- _INFORMATION_
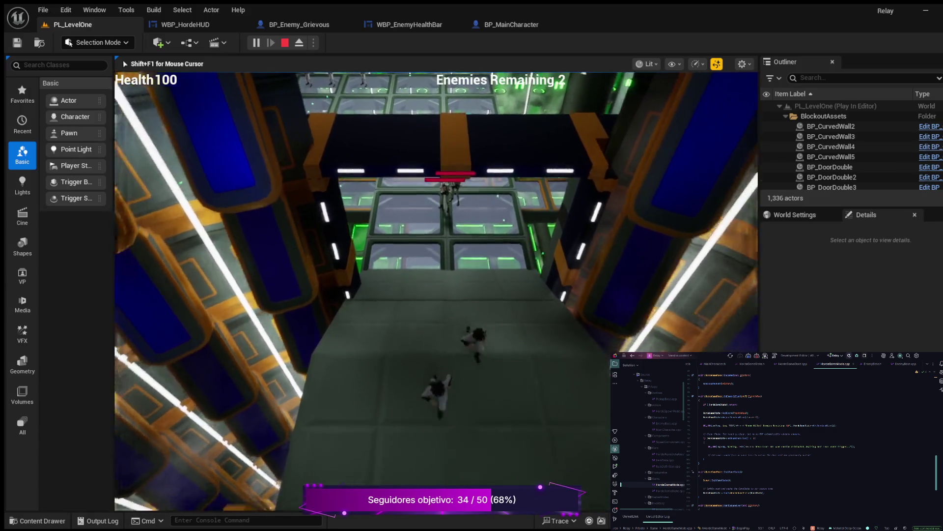
{"action": "key", "text": "s"}
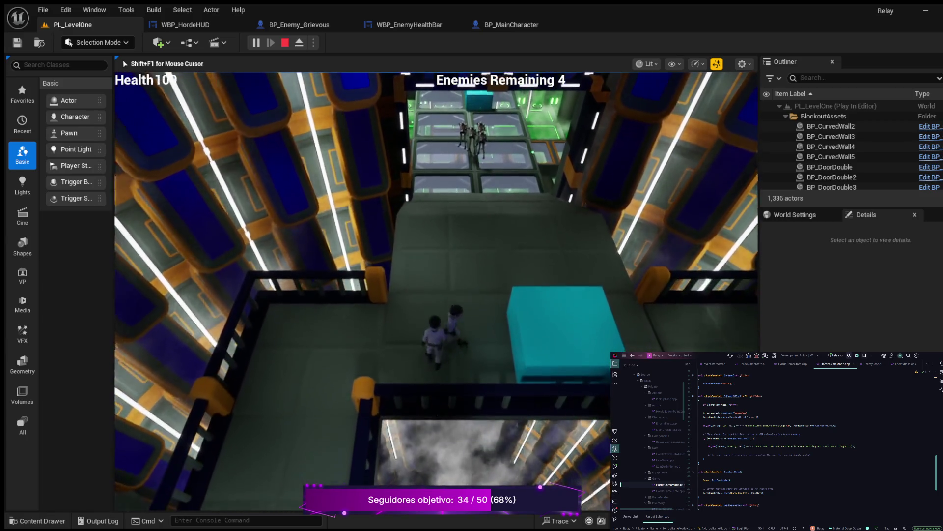
{"action": "key", "text": "s"}
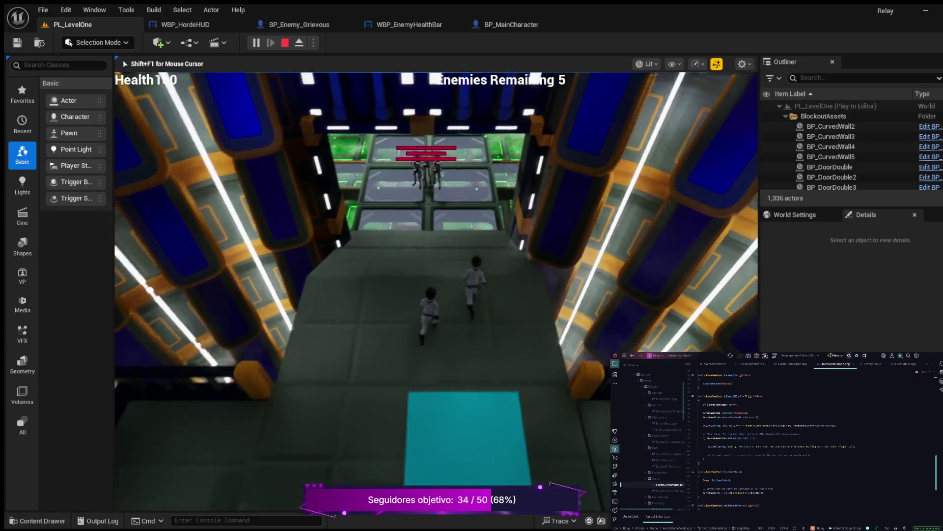
{"action": "key", "text": "w"}
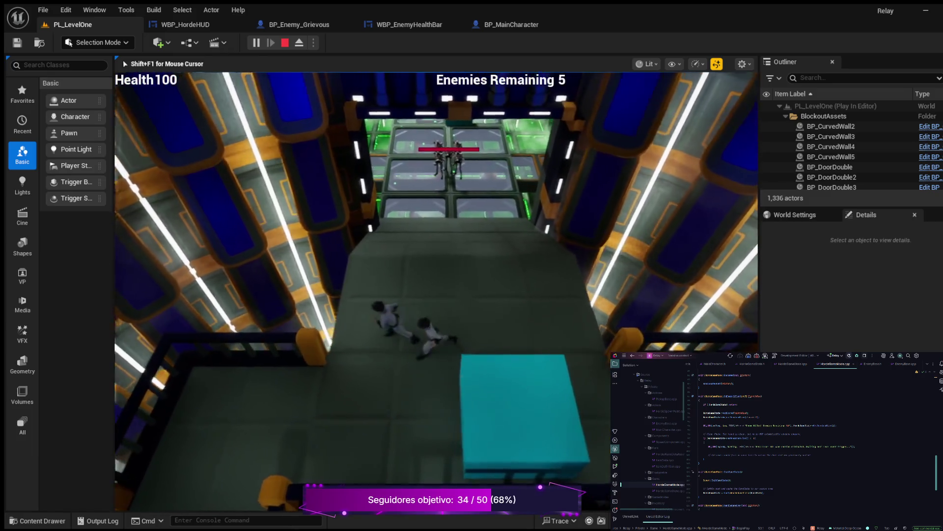
{"action": "key", "text": "w"}
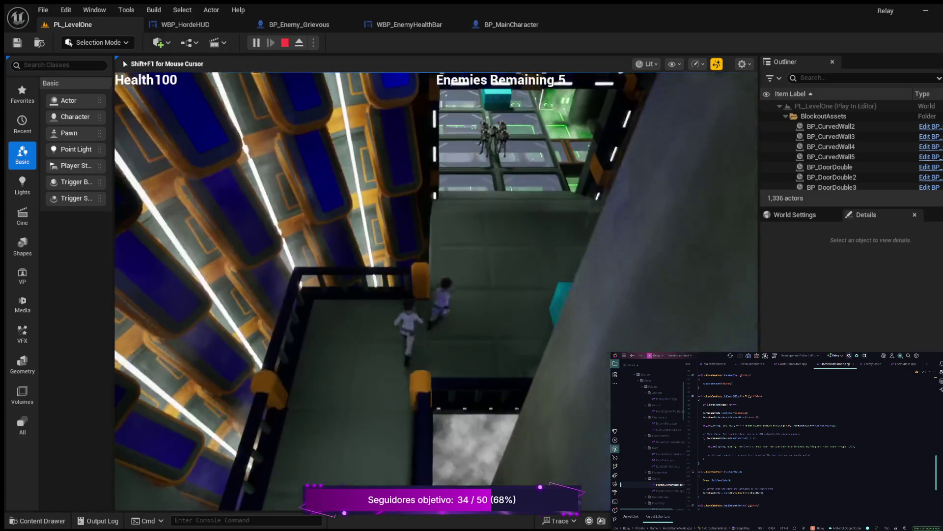
{"action": "key", "text": "Escape"}
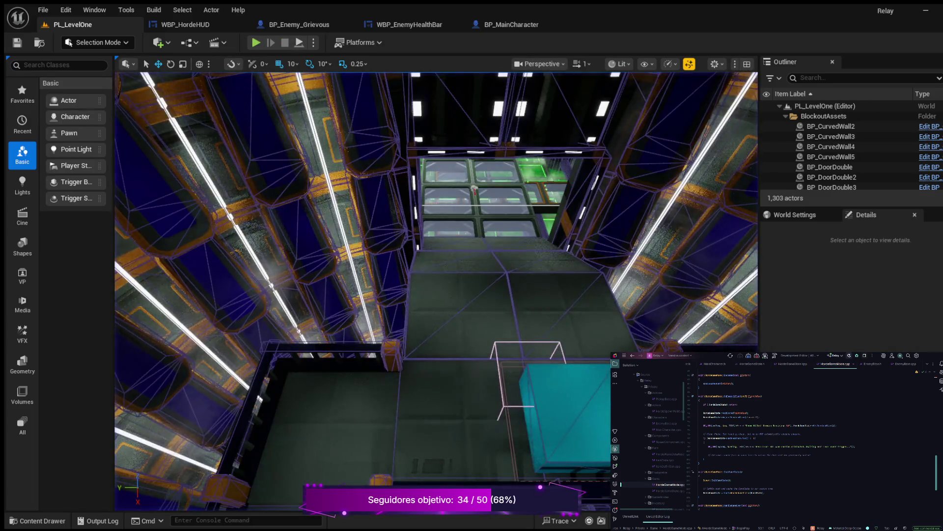
{"action": "scroll", "coordinate": [437, 290], "scroll_direction": "down", "scroll_amount": 2}
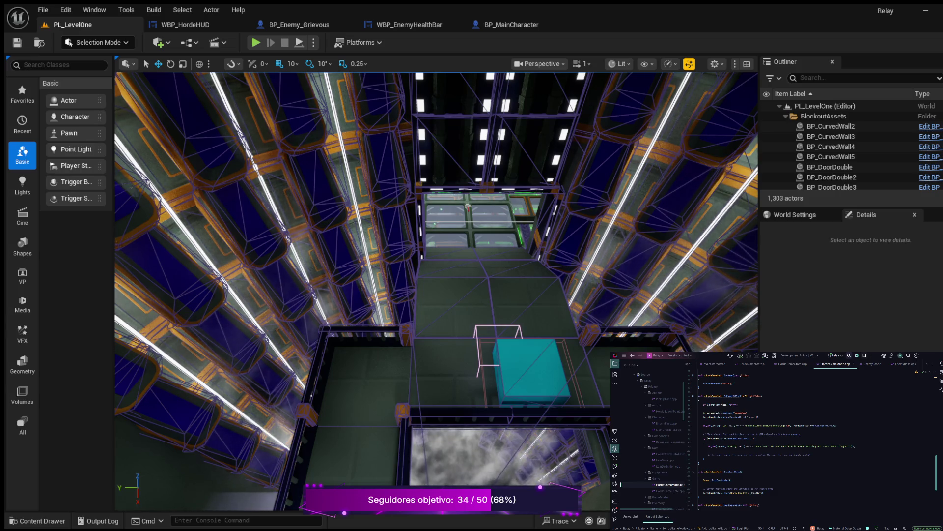
{"action": "key", "text": "Left"}
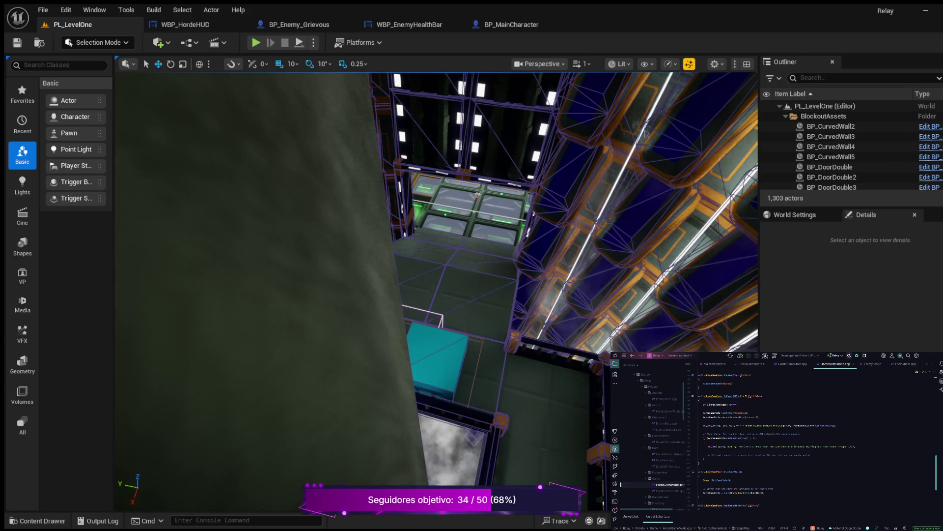
{"action": "left_click", "coordinate": [511, 24]}
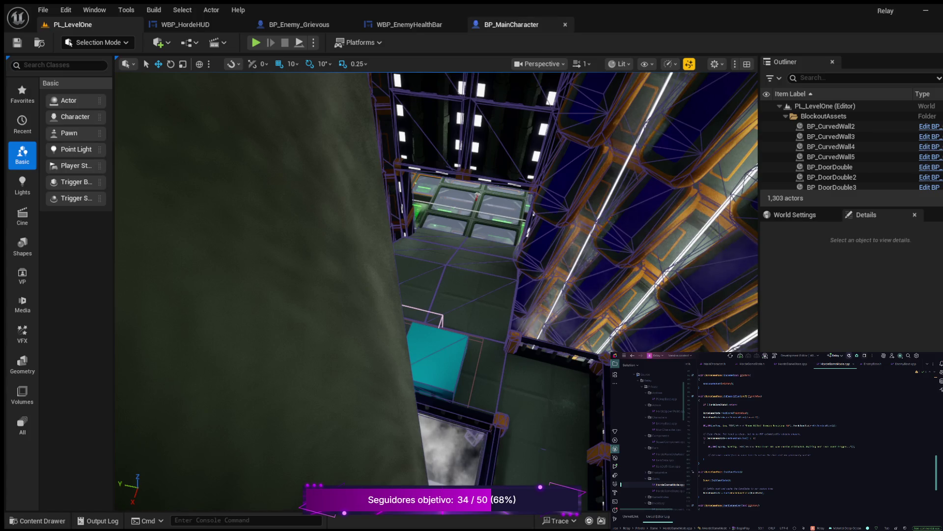
Pan and zoom the EventGraph to review the Key 1, Event Tick and Fire Rate nodes
{"action": "scroll", "coordinate": [506, 127], "scroll_direction": "down", "scroll_amount": 3}
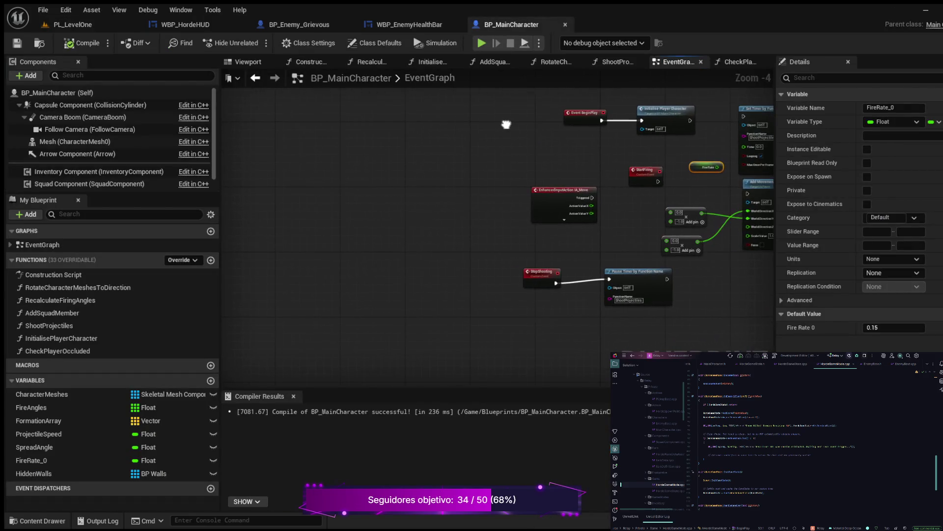
{"action": "left_click_drag", "start_coordinate": [506, 126], "coordinate": [321, 198]}
{"action": "scroll", "coordinate": [322, 198], "scroll_direction": "up", "scroll_amount": 4}
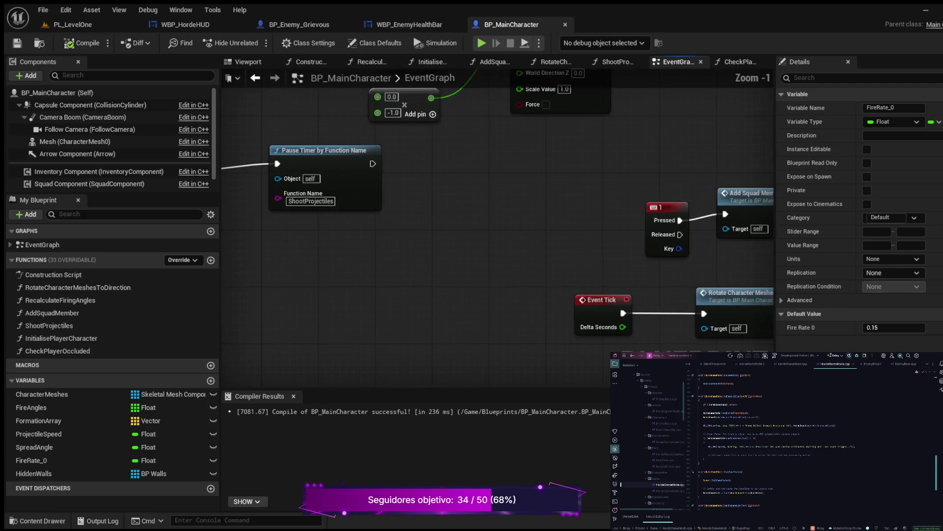
{"action": "mouse_move", "coordinate": [406, 250]}
{"action": "left_mouse_down"}
{"action": "mouse_move", "coordinate": [308, 285]}
{"action": "mouse_move", "coordinate": [358, 266]}
{"action": "mouse_move", "coordinate": [483, 256]}
{"action": "left_mouse_up"}
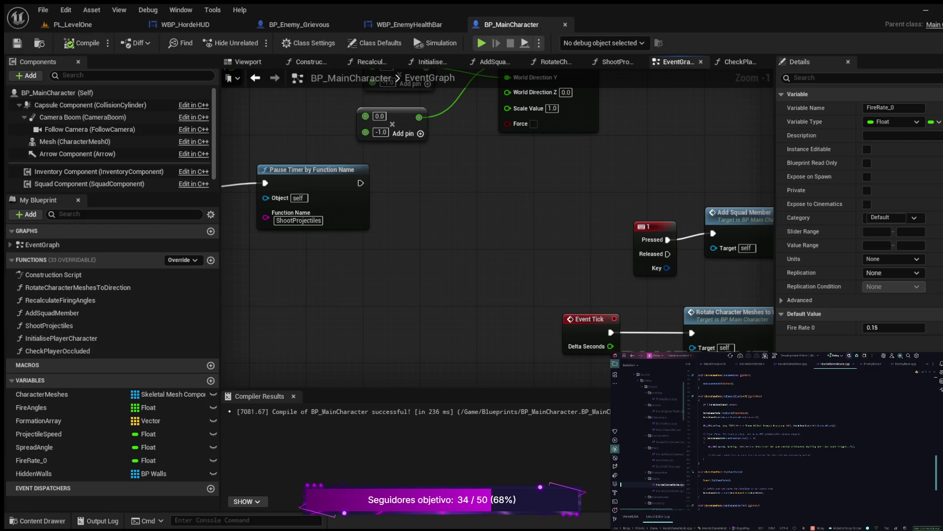
{"action": "scroll", "coordinate": [497, 221], "scroll_direction": "up", "scroll_amount": 1}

- _PROBLEM TO WORK ON_
The entries above are to be retyped exactly, with each picture left out.

- _SOLUTION TO THE EXERCISE_
{"action": "key", "text": "s"}
{"action": "key", "text": "s"}
{"action": "key", "text": "w"}
{"action": "key", "text": "w"}
{"action": "key", "text": "Escape"}
{"action": "scroll", "coordinate": [437, 290], "scroll_direction": "down", "scroll_amount": 2}
{"action": "key", "text": "Left"}
{"action": "left_click", "coordinate": [511, 24]}
Pan and zoom the EventGraph to review the Key 1, Event Tick and Fire Rate nodes
{"action": "scroll", "coordinate": [506, 127], "scroll_direction": "down", "scroll_amount": 3}
{"action": "left_click_drag", "start_coordinate": [506, 126], "coordinate": [321, 198]}
{"action": "scroll", "coordinate": [322, 198], "scroll_direction": "up", "scroll_amount": 4}
{"action": "mouse_move", "coordinate": [406, 250]}
{"action": "left_mouse_down"}
{"action": "mouse_move", "coordinate": [308, 285]}
{"action": "mouse_move", "coordinate": [358, 266]}
{"action": "mouse_move", "coordinate": [483, 256]}
{"action": "left_mouse_up"}
{"action": "scroll", "coordinate": [497, 221], "scroll_direction": "up", "scroll_amount": 1}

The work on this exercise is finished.